Analyzing RSA OpenPGP keys in the sks-keyserver pool

Out of curiosity, I ran two tests on the publicly available RSA keys within the sks keyserver system. First, can it be factored by the first 1000 primes? Second, do any pairs of keys share a common factor?

The results -- within the roughly 1.9 million RSA moduli available as a key or subkey:

1. Only one pair shared a common factor - these are two v3 keys with 1024-bit moduli (and have also expired quite a few years back.)

2. There were 41 valid keys with an RSA subkey divisible by a small prime. However, the remaining number is still composite, so perhaps it is some glitch in the prime-generation component of the code.

How I ran the tests

I downloaded one of the daily database dumps available from one of the sks keyservers. After skipping over any key that could not be fully parsed, I extracted any RSA modulus from the primary or subkey, together with the primary key fingerprint.

Next I removed RSA duplicate moduli within the same key - about one out of every 150k keys seem to reuse the modulus within a subkey.

At this point, I ran the first test. This finds the gcd of each modulus with the product of the first 1000 primes. We'd like the gcd to be 1, otherwise we've found a low-prime factor for the modulus.

This step found 165 distinct moduli that had low-prime factor(s), of which 41 were fully valid keys. However, all of these 41 keys had moduli that remained composite after factoring by the small prime.

I emailed 8 people in these keys (who had a reasonable number of signatures on their keyring.) One replied saying that he'd used gnupg on Fedora to generate the key, the other that he'd used the commercial PGP product - both some years back. I passed on the info to the gnupg maintainer as well as to Symantec.

Next, I removed duplicates across keys -- 163 moduli were reused across different keyrings. I did a spot-check on about 10% of them, and it appears to belong to people recreating v4 keys with the same moduli but with different creation timestamps (which changes the key fingerprint.)

At this point, I ran Nadia Heninger et. al.'s all-pairs GCD test on the remaining 1,901,662 moduli. It found one pair of moduli with a shared factor - it belongs to a pair of 1024-bit v3 keys that have long since expired.

Miscellania

If you were curious, this is the number of moduli of different lengths that I found within keys/subkeys.
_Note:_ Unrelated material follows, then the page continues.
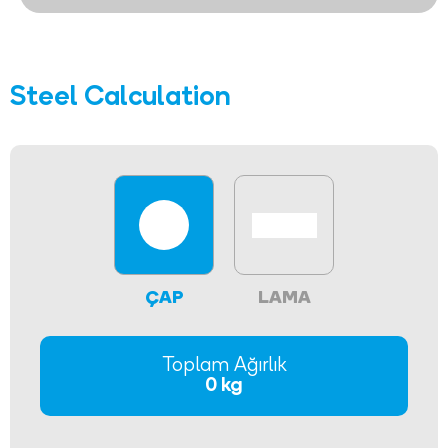
Steel Calculation
ÇAP
LAMA
Toplam Ağırlık
0 kg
cumulative distribution of RSA moduli sizes

Just for fun, I plotted a histogram of the first 11 bits of RSA moduli that were exactly 2048 bits long (the most common size.) The leading bit is always going to be 1, so the histogram actually starts from 100000....

histogram of first 11 bits of RSA moduli

This looks weird, because you might expect this to be uniform. But after much head scratching and code re-checking, here's my explanation of the distribution that I actually see. Please do feel free to enlighten me about mistakes, of course!

These numbers are the product of two uniformly distributed 1024-bit primes, so (to a first approximation) it is the product of two uniform distributions. This turns out to be a slightly nasty piecewise continuous log function that looks like a saw-tooth.

But the sawtooth doesn't begin all the way to the left - instead there is a flat section with very few moduli. I believe this is the result of the way gnupg (and perhaps other widely used PGP tools) generate primes.

If you ask gnupg to generate a 2048 bit modulus, it starts by finding two 1024 bit primes. To find such a prime, it starts to generate random 1024 bit numbers with their first two bits set to 1, until one such number passes a number of primality tests. Why does it always set their first two bits to 1? Because this guarantees their product will never be smaller than 2048 bits.

A bit of algebra shows why -- to generate a 2n bit composite number out of two n-bit primes, gnupg picks primes that that are at least 2^(n-1) + 2^(n-2).

So its product is at least (2^(n-1) + 2^(n-2))^2, which after some algebra you can reduce to

2^(2n-1) + 2^(2n-4)

But this also means that any gnupg generated RSA modulus will be larger than this number. To put it another way, gnupg will always generate a modulus that's larger than 1001000... and this exactly matches the "flat" region at the beginning of the histogram. I believe the moduli in the initial flat section probably come from programs that don't use the logic of setting the first 2 bits of their primes to 1.